You want a timeless song, I want to change the game’ — é assim que Future Nostalgia, segundo álbum da britânica Dua Lipa se inicia. E poucos primeiros-versos foram tão proféticos e certeiros esse ano quanto esse. Após um debut bastante morno (até com singles chatinhos e irritantes), Dua Lipa se reinventa emulando o melhor da música pop e indo de Madonna a Robyn sem nunca perder seu próprio recém-descoberto estilo. Um álbum pop extremamente bem feito, bem produzido e com ótimas composições e letras. Um álbum tão bem feito que é quase difícil de acreditar que se trata da mesma Dua Lipa de seu debut. Aqui ela encontrou de vez sua voz em músicas dançantes e com gigantesco apelo radiofônico, mas que não seriam nada se não houvesse um conteúdo por trás. E são exatamente o conteúdo e produção que o sustentam e o tornam realmente timeless. Um excelente recomeço.

OUÇA: “Future Nostalgia”, “Physical”, “Break My Heart”, “Cool” e “Don’t Start Now”

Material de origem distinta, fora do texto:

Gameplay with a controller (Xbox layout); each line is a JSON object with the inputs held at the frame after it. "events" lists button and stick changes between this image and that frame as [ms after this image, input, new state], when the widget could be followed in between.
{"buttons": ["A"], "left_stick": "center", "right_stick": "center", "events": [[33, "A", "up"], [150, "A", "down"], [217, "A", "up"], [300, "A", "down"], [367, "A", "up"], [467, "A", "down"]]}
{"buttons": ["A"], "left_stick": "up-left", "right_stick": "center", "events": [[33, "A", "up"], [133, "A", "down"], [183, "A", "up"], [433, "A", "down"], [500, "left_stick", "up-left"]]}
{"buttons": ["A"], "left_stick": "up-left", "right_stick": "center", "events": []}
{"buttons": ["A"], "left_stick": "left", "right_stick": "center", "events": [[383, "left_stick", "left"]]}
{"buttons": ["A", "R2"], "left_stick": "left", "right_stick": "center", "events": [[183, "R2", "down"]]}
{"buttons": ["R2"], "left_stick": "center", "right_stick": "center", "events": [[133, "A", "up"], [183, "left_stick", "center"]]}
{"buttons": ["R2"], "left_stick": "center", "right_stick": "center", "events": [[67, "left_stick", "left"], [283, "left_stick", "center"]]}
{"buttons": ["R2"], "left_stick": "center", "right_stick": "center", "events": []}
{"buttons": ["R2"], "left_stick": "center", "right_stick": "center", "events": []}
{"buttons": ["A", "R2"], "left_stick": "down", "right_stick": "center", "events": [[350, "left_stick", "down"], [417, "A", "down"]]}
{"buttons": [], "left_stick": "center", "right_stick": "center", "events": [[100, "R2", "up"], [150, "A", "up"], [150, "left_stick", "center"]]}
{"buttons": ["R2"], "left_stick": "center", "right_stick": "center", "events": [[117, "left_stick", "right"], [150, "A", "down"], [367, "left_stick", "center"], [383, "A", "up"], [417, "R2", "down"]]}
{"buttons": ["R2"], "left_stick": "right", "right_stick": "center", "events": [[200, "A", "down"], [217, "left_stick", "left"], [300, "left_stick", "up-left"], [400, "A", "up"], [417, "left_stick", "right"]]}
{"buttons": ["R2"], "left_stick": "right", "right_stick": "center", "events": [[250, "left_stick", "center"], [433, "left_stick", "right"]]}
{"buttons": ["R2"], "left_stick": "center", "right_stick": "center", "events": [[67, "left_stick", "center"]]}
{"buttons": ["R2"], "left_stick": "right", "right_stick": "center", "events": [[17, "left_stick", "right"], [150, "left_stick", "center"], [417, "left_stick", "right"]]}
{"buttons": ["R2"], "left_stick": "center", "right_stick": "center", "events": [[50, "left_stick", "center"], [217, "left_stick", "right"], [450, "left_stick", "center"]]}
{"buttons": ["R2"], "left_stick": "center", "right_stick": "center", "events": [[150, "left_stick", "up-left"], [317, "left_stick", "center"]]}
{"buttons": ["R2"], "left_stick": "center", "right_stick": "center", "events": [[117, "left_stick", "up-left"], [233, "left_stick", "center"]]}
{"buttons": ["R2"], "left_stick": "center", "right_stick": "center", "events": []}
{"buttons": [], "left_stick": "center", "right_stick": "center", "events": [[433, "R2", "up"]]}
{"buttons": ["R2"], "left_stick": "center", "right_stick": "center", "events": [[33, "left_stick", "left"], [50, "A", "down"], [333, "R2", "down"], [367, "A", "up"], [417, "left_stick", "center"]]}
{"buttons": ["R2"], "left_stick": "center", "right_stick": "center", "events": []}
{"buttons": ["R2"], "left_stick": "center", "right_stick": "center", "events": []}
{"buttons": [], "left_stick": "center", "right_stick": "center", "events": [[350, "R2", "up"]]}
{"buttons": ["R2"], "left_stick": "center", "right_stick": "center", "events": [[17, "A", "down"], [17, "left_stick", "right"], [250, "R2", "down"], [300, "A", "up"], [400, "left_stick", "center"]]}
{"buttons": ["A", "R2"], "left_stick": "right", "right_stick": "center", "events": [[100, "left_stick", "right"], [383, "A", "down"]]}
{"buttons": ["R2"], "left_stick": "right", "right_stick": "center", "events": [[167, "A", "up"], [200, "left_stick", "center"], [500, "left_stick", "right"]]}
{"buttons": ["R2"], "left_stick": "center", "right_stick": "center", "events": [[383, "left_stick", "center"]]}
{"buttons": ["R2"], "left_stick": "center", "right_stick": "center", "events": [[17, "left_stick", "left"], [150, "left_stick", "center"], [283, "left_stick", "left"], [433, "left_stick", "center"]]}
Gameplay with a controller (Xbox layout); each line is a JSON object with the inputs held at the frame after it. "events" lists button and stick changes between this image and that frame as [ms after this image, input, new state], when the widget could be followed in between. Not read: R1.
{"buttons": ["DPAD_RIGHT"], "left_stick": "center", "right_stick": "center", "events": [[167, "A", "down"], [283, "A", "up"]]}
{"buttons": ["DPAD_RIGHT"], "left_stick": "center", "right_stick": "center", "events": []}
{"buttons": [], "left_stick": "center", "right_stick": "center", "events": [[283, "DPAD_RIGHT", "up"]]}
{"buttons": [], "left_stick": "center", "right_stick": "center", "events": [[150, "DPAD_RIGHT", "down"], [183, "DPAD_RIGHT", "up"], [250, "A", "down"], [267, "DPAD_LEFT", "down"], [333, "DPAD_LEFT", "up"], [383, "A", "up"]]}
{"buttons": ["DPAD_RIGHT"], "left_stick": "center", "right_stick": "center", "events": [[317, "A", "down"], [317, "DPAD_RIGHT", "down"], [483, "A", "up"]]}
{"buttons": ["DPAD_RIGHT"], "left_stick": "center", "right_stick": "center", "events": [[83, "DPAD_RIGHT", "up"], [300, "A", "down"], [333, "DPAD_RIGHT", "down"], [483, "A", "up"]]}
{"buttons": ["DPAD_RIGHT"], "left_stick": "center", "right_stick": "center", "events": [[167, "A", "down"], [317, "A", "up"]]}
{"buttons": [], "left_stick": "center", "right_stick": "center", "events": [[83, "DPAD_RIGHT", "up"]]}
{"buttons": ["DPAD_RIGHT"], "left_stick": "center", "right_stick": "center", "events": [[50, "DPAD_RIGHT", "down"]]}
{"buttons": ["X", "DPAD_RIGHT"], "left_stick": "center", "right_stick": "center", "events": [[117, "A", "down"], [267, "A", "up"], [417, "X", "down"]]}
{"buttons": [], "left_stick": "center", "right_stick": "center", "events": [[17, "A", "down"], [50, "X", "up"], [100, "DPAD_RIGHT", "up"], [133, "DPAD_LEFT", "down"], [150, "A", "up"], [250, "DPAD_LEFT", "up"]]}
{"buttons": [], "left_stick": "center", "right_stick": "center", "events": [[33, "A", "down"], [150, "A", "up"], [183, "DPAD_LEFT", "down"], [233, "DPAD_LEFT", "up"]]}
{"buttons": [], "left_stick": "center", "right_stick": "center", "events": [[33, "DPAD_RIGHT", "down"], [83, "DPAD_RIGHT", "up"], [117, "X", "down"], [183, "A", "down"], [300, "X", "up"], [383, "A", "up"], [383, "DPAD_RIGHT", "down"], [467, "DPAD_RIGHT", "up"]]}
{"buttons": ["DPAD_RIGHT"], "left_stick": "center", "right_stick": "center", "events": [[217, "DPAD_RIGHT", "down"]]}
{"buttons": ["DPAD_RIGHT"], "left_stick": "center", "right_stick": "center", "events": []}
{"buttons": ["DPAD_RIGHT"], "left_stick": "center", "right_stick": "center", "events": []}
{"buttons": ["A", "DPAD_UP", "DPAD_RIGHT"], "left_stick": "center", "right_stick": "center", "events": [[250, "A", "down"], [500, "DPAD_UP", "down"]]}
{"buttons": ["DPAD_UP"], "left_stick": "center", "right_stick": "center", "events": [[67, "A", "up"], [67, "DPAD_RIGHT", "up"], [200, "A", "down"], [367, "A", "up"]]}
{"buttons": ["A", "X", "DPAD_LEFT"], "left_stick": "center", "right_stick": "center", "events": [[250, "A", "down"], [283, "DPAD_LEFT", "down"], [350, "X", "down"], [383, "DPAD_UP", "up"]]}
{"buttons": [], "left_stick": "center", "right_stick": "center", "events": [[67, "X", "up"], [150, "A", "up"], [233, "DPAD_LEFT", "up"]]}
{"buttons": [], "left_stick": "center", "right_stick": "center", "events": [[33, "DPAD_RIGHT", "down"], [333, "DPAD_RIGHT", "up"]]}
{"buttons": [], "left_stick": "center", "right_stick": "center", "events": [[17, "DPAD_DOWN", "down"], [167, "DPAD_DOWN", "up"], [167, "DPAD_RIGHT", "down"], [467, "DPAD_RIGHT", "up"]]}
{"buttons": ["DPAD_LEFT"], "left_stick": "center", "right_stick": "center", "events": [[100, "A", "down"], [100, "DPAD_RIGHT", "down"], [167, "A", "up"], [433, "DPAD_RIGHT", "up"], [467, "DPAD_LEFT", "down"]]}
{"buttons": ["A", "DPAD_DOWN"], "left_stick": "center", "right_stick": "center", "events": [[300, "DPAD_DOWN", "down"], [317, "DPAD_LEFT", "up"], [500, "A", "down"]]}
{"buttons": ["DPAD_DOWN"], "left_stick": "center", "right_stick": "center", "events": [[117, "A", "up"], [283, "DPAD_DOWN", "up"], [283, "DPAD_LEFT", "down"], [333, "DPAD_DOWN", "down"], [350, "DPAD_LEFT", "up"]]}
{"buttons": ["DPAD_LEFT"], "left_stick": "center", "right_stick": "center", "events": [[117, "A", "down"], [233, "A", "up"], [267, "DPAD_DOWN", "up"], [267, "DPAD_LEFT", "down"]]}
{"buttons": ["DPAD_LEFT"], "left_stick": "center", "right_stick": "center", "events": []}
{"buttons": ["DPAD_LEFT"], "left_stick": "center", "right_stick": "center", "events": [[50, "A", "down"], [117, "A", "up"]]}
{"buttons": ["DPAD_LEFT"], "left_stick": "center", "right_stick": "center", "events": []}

09 beabadoobee — Fake It Flowers

Ouvir Fake It Flowers, primeiro álbum da cantora Beatrice “beabadoobee” Laus é se transportar no tempo. A produção do disco te leva direto para o meio do anos 90 — não interessa muito se você ainda era criança ou nem tinha nascido nessa época. Desde seu primeiro single “Care”, bea já dava indícios de que seu álbum valeria a espera, e Fake It Flowers é um debut extremamente poderoso em sua simplicidade. Não existem grandes experimentações ou ambições aqui, apenas a de fazer música boa e agradável aos ouvidos; e nisso beabadoobee excede as expectativas. Cada música é seu próprio pequeno universo, como uma compilação de curtas metragens ligados apenas por um tema. beabadoobee, com seu primeiro disco completo após uma série de EPs excelentes, prova que ainda tem muito pra mostrar e, felizmente, isso aqui é só o começo.

OUÇA: “Care”, “Dye It Red”, “Worth It”, “Further Away” e “How Was Your Day?”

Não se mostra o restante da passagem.